И каменным, выщербленным вмятинами, запущенным из пространства ядром, слабо освещаемым во тьме светом давно закатившегося солнца, угрожающе нависает над нашими головами шар луны, сопровождая наши фланирования с педантичностью снайпера, не спускающего с нас прицела.
Но, как я уже догадывался, на то и дана поэзия, чтобы одним смещением, сменой ассоциации обезоружить чересчур зарвавшийся образ: и лунный диск мгновенно оборачивается светящимся отражением земного нашего шарика в таинственном зеркале ночи, нет, не просто отражением, а мертвым городом, Помпеей и Геркуланумом, погасшим Нагасаки под окурком атомной бомбы, оттиском памяти будущего. И все же, все же, до чего и сама поэзия зависит от настроя души, ее тревоги и страха в эту майскую ночь: не могу, хотя стараюсь изо всех сил, перевести луну в пасторальный образный ряд, пустить пастись ее в завороженные только открывшимся им миром, брызнувшие по лугам и всхолмиям травы предместий.
И наматывается на наши челночные шатания цветистой весенней тканью пространство провинции, и, подобно ткацкому станку, ткет ее город, и есть в ней свои краски, своя прелесть, неразмываемая временем гениальность природы и человека, и пахнет она с юга, от Траянова вала, Римом, просквоженным ветерками с развалин предполагаемой Мазеповой могилы и стоянки бежавшего с поля боя шведского короля Карла у неказистого местечка Варница, и сильна она, провинция, очищающей и обогащающей тягой к центру, который давно лишен этого девственно-наивного чувства, этой нерастраченной свежести, изнурен суетой, забыл вкус медлительности и лени.

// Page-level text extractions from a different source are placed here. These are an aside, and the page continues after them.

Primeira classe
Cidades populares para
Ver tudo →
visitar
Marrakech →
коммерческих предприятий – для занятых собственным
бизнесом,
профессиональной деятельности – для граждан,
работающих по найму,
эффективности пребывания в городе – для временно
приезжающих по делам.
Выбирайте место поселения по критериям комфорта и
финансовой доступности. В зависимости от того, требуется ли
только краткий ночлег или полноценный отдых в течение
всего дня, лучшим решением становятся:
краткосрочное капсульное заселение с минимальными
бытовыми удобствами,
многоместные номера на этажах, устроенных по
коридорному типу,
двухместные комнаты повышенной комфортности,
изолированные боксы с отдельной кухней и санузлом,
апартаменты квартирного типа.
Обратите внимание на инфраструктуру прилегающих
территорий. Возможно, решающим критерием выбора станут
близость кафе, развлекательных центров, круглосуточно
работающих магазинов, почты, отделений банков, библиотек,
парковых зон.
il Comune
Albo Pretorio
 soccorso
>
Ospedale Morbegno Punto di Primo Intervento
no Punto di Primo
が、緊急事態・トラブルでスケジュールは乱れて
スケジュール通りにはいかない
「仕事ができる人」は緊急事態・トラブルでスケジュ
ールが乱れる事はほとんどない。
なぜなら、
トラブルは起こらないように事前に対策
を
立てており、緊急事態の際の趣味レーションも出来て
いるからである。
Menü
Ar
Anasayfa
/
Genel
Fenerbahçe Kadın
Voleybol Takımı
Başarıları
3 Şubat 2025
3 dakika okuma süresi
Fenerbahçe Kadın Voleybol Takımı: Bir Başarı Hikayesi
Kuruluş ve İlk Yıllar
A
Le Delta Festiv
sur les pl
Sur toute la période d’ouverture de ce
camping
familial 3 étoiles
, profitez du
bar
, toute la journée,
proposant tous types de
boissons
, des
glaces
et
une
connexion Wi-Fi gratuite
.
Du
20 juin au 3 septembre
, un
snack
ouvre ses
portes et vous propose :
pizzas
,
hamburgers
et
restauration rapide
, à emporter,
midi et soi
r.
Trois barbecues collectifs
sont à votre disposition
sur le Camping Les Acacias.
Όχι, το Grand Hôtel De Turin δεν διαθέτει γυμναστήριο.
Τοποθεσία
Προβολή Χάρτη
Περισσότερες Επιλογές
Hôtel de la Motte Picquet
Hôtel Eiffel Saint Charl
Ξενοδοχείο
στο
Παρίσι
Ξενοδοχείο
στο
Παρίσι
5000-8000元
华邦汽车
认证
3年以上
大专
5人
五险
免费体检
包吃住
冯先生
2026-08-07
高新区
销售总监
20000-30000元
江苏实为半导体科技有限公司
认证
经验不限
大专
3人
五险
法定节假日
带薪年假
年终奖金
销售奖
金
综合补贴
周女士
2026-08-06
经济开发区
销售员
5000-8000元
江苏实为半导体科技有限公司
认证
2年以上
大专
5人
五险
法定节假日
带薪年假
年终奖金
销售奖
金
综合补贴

Благоухающий до головной боли запах матиол, цветущего табака, ночных фиалок, левкоя, посаженных мамой в полисаднике под нашими окнами, внушает безумные надежды на будущее.
Я никогда не мог запомнить имена цветов и деревьев, и потрясают они меня, лишь обнаружившись внезапно огромной полосой свежести по весне, как подснежники, валом ночных благоуханий, полем скошенной травы, чей арбузный аромат долго представлялся мне запахом рая. Ароматные волны трав и цветов, текущие поверх груд плодов и зелени на базарах, в парниках, в гостиных, где – праздник, день рождения, привлекают, обозначая какое-то небывалое событие в ровной череде дней, и все же я всегда завидую тем, кто знает цветы и растения по именам и приметам, словно бы пользуется таинственной взаимностью этого прекрасного, не требующего к себе внимания, но отдающего все на радость другим мира…
В мае Хона окончательно разругалась с мужем. Они съехали от нас в пылу ругани и требований о разводе. Я так и не сумел понять, вытравила ли Хона будущего жителя мира или решила произвести на свет. Больше я их не видел.
Но тут же в дом въехала другая пара и – кто бы мог подумать – женскую ее половину представляла та самая Зойка, старшая сестра Фриды Ицкович, которую я когда-то пытался подтянуть по математике. Где она подцепила парня, до того приличного, что я так и не запомнил его имени, понять было невозможно.